The White House apparently believes Obama’s higher approval ratings are due, in part, to his unilateral actions on immigration, climate change and Cuba. Some economic data at the end of the year was more favorable than expected. The unexpected drop in gasoline prices has improved consumer confidence.

As a result, the White House is putting Obama on the road, conducting a series of campaign-style events around the country in a lead-up to the State of the Union address on January 20th. The White House is also taking a more dogmatic line on several policies, issuing a firm veto threat over the Keystone pipeline.

The White House is delusional if it thinks a more omniscient and forceful, even unilateral, action by Obama is the answer to his weak poll numbers.

In each of his last six years in office, Obama has experienced an upturn in his end-of-the-year polling. By late January or early February, this approval bump has disappeared and repeated post-holiday trends. For most of the past six years, consumer confidence and optimism about the economy has also improved at the end of the year. We’ve entered most years recently with the clear expectation that the economic “recovery” was gaining steam and would finally take hold in the new year. By mid-year, these hopes are dashed.

Obama’s improved polling seems then to be more of a “Christmas bounce” rather than any changing voter views of his policies or actions. Such a phenomenon makes some sense, as most Americans are focused on the holidays, family and friends and turn their attentions away from politics. It would be hard to immerse oneself in holiday cheer, Nat King Cole and egg nog and not feel a little better about the future. Okay, your mileage may vary on that, but the main point stands.

There is a more serious challenge for the White House as it struggles to maintain Obama’s improved poll numbers. Events always trump the West Wing’s best laid plans, and today’s threaten to obliterate them.

The stunning attacks in Paris this week thrust foreign policy and national security back into the headlines. These issues have not been strengths for Obama in recent years. The public slowly turned against Obama’s domestic policies over his years in office. It swiftly turned against his foreign policies as tensions around the world have mounted quickly. Among military service members, Obama’s approval is just 15 percent. That feeling will permeate through the public, especially as threats, real and perceived, accumulate.

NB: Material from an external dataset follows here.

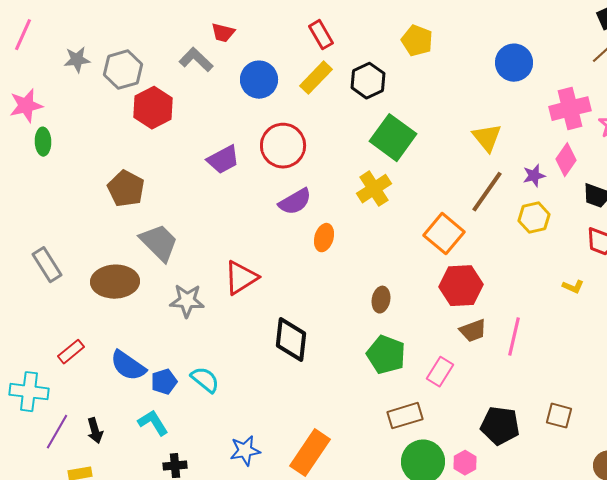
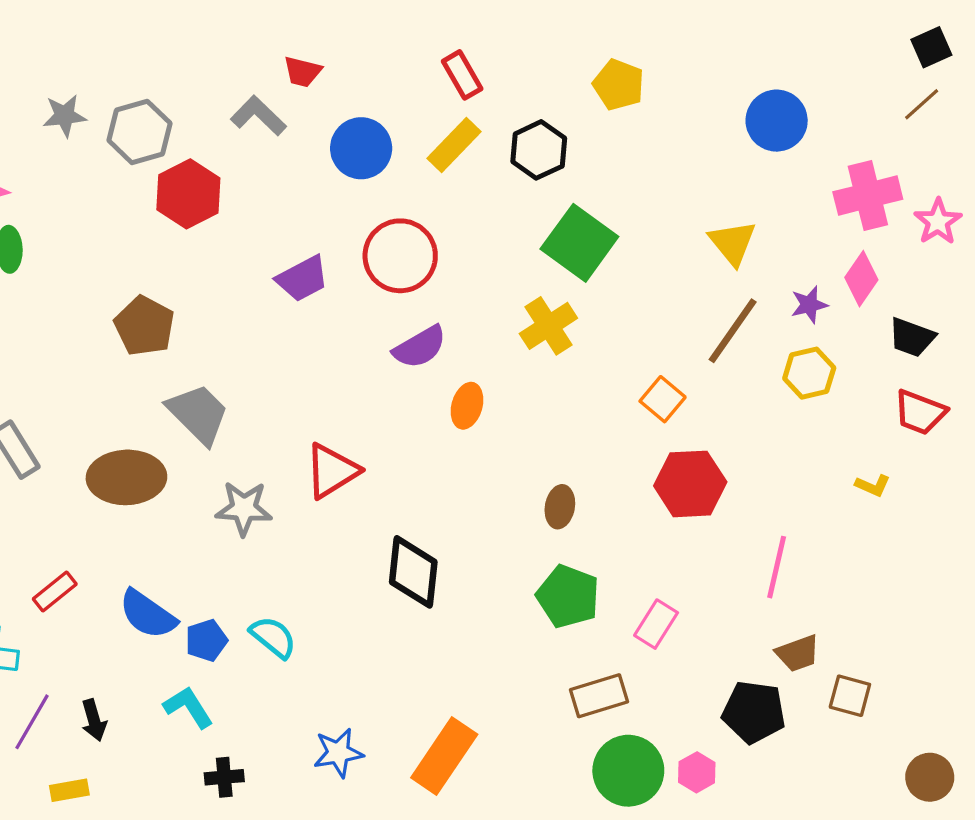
orange square: (444, 234) -> (663, 399), size x0.7
brown trapezoid: (473, 331) -> (798, 653), moved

On the domestic front, the full effects of ObamaCare are only now coming into view. Leftists and pundits who marveled that ObamaCare seemed to be “working,” forgot that most of its effects had been put off by the Obama Administration. Those exemptions are now coming due.

The employer mandate for coverage takes effect this year. In the coming months, Americans will have to sort out their taxes and ObamaCare’s impact. Insurance plans are more completely adjusting their coverage to comply with new mandates, without the government payments meant to smooth the transitions. The recent complaint of Harvard professors about ObamaCare-mandated changes to their health insurance is both the greatest gift of schadenfreude in history and a glimpse of a process that will play out across the country.

These are just two known events that will severely test the White House. The unknown variables include the impact of a downturn in China, tensions with Russia, a new Europe debt crisis, Fed policy and an economy that seems very weak without oceans of monetary stimulus.

By the end of the year, both parties will be in the full throws of another presidential election. Politically, Obama will be a supporting character with a greatly-diminished role in the nation’s political story-line.

The White House can be expected to try to squeeze out a few more news cycles of improving poll numbers. The Obama Presidency is probably hitting its final peak.